SEITENAUSZUG ->
Derartige Zusammenhänge und Rückkopplungen zu erkennen sei auch wichtig, um genauere Prognosen für den globalen Klimawandel erstellen zu können: „Wenn wir einen Standort weiter in den Norden fahren, wo es viel trockener ist, zeigt uns das möglicherweise ein Bild davon, wie es in 100 Jahren an unserem Ausgangsort weiter südlich aussehen könnte.“ Apropos Zusammenhänge: Anthropogene Aspekte, also den Einfluss des Menschen, untersuchen die Forscher bei EarthShape nicht. Sie haben dies sogar explizit ausgeschlossen, indem sie, wenn möglich, nur dort arbeiten, wo weitgehend ursprüngliche Vegetation vorherrscht.

„Der Mensch würde eine Komplexität in das Projekt hineinbringen, die uns völlig überfordern würde“, sagt Friedhelm von Blanckenburg. Einblick in die Forschungsarbeiten in Chile kann übrigens jeder nehmen. Im Rahmen des Projektes entstand – in Kooperation mit dem Filmbüro Potsdam – ein eindrucksvoller, rund 30-minütiger Wissenschaftsfilm. „Die Haut der Erde – Wo Leben auf Steine trifft“ ist in deutscher, englischer und spanischer Fassung auf dem Online-Kanal Youtube zu sehen.

AUFGABENDETAILS ->
In welchen Sprachfassungen ist der Wissenschaftsfilm laut dem Seitenauszug zu sehen? Die Einträge stammen aus einer anderen Quelle.

BEREITGESTELLTE EINTRÄGE ->

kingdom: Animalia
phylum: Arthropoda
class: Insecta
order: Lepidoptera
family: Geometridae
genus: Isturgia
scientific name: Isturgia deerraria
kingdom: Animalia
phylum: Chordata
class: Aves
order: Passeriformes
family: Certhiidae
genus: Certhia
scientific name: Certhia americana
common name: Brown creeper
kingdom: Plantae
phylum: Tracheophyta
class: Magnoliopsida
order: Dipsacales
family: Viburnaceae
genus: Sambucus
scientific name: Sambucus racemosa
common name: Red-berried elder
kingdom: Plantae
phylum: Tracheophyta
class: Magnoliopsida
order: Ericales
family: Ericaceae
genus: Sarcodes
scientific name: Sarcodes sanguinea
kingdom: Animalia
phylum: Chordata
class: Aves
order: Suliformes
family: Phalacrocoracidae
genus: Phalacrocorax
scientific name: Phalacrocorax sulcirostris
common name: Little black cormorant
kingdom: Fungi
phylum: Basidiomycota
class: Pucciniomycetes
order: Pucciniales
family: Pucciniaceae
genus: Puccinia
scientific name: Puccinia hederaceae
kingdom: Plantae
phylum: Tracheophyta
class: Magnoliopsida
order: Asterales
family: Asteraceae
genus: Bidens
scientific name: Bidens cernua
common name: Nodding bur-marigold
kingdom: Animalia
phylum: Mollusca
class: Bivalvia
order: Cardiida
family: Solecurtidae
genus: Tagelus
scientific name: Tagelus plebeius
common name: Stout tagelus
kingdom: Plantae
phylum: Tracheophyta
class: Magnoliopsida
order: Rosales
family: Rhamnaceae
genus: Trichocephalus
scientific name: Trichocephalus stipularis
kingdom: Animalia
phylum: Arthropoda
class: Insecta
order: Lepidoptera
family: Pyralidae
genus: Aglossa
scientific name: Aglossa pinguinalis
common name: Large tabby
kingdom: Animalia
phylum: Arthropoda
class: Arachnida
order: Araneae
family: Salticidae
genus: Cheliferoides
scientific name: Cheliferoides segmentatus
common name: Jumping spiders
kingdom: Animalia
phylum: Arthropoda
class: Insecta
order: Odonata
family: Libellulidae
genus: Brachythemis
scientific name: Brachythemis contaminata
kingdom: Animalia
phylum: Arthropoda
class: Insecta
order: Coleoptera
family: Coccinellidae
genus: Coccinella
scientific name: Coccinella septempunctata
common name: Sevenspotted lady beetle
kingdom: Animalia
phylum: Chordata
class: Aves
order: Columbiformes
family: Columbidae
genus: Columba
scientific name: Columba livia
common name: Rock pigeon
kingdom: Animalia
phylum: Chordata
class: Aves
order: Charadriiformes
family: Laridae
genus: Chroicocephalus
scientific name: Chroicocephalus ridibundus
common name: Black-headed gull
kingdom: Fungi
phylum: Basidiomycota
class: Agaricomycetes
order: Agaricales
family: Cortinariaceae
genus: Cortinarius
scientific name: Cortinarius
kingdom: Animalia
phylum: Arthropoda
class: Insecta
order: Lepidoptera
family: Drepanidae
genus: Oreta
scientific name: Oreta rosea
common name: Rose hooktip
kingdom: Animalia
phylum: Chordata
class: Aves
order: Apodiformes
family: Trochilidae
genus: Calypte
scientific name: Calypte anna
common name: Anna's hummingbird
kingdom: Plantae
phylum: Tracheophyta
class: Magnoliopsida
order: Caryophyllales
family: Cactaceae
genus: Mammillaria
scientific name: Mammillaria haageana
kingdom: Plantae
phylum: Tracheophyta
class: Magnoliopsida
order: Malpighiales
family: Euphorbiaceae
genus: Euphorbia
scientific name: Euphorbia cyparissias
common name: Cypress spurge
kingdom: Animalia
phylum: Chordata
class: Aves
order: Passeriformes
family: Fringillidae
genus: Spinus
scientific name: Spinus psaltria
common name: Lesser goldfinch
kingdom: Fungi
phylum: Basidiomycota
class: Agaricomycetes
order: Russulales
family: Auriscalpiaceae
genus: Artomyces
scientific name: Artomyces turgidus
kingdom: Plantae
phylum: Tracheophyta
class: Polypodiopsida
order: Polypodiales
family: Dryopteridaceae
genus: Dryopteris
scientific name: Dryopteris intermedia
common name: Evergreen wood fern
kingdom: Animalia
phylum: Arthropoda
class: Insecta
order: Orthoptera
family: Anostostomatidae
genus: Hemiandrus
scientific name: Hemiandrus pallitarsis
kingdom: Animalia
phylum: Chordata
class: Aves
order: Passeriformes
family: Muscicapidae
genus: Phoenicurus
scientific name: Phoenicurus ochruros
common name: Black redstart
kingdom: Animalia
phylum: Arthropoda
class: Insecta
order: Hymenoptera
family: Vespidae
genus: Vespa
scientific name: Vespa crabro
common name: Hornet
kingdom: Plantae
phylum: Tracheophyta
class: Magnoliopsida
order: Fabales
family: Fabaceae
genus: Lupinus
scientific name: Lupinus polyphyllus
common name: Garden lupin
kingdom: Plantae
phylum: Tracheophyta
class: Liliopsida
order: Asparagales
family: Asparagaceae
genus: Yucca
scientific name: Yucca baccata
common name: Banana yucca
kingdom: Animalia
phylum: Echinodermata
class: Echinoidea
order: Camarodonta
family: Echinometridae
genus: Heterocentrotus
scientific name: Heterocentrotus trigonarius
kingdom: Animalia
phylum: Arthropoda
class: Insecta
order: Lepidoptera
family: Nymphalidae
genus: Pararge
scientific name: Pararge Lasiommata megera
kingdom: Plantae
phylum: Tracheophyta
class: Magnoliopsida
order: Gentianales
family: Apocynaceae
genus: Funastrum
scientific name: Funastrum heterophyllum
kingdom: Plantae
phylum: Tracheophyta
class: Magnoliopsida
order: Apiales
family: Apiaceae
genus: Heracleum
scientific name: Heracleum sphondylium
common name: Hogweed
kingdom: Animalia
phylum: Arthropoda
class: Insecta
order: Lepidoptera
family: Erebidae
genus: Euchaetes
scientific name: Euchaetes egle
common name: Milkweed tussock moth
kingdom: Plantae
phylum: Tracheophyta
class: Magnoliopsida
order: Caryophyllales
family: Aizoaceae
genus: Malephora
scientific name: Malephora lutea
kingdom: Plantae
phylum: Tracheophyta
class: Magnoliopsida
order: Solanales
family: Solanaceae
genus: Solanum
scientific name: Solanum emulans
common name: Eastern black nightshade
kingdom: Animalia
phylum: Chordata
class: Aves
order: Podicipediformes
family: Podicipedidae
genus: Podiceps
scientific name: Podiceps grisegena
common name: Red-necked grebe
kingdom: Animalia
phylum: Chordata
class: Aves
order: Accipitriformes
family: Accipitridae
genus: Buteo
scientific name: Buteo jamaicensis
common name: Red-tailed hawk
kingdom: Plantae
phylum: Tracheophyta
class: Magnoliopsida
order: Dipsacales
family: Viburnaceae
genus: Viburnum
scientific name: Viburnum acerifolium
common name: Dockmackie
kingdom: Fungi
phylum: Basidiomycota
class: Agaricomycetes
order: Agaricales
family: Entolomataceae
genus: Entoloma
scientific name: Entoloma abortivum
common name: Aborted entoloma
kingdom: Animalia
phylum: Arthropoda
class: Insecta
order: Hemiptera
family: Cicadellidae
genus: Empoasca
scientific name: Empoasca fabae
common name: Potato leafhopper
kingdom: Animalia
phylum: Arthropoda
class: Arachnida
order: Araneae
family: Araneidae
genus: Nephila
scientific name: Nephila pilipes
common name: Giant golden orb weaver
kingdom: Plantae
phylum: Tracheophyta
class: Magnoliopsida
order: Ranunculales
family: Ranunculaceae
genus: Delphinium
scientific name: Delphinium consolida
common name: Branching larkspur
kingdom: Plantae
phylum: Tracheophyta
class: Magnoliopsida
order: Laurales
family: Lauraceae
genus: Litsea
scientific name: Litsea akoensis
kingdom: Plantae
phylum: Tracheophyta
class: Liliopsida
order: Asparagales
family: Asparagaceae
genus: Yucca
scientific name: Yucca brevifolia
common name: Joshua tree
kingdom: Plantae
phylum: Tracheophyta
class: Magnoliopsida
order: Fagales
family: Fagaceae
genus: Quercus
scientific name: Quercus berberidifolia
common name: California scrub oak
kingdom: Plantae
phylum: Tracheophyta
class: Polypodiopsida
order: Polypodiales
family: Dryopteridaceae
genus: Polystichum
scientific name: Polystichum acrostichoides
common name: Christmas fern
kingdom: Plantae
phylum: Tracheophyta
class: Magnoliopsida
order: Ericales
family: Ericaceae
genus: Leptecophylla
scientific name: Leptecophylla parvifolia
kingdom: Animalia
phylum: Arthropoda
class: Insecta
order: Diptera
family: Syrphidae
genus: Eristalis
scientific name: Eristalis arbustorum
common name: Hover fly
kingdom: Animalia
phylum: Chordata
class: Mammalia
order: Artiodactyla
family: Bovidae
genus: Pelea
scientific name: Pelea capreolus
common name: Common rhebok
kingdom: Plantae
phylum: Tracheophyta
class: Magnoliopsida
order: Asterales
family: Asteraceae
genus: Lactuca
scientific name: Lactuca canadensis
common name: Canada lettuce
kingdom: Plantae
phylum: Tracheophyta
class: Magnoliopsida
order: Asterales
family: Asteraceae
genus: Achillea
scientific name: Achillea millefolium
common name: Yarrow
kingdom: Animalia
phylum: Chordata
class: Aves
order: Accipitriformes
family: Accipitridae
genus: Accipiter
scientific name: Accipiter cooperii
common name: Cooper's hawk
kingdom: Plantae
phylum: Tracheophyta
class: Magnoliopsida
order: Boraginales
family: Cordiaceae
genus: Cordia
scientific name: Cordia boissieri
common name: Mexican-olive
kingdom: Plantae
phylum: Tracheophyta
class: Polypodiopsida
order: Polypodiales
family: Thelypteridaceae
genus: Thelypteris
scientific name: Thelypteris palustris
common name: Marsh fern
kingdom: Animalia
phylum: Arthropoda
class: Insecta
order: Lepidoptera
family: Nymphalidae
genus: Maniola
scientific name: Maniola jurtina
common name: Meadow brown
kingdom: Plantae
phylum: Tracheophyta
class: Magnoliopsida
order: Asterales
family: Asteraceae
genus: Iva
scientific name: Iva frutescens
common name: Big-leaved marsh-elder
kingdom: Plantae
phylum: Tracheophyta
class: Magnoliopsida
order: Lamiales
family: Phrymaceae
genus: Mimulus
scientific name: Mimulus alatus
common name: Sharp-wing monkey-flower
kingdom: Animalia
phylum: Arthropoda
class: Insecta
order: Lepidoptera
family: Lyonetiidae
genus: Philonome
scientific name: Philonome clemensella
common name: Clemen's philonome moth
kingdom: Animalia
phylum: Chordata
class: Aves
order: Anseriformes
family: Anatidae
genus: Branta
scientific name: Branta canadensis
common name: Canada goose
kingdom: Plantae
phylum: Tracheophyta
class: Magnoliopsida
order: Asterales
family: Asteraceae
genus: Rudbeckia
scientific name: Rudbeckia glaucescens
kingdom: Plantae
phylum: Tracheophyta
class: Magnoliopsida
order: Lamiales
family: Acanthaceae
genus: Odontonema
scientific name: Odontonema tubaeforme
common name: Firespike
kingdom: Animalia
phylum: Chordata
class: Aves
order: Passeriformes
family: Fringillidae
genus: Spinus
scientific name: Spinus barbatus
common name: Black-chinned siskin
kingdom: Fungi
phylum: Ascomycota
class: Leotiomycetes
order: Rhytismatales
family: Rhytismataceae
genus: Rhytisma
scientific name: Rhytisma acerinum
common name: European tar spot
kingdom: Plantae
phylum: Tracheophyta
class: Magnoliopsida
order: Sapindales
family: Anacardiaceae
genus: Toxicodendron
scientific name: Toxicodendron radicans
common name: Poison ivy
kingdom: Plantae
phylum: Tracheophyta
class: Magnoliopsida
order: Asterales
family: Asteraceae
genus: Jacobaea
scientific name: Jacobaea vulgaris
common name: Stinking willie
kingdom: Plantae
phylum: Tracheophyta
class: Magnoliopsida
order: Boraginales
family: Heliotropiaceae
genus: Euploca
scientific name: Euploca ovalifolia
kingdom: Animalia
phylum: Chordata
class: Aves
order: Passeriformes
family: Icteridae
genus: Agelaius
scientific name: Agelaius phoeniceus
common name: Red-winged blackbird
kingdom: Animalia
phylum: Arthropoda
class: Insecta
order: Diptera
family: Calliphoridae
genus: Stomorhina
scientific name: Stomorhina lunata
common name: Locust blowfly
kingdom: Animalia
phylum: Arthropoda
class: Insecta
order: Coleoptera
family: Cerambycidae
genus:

ERGEBNIS DER AUFGABE ->
In deutscher, englischer und spanischer Fassung.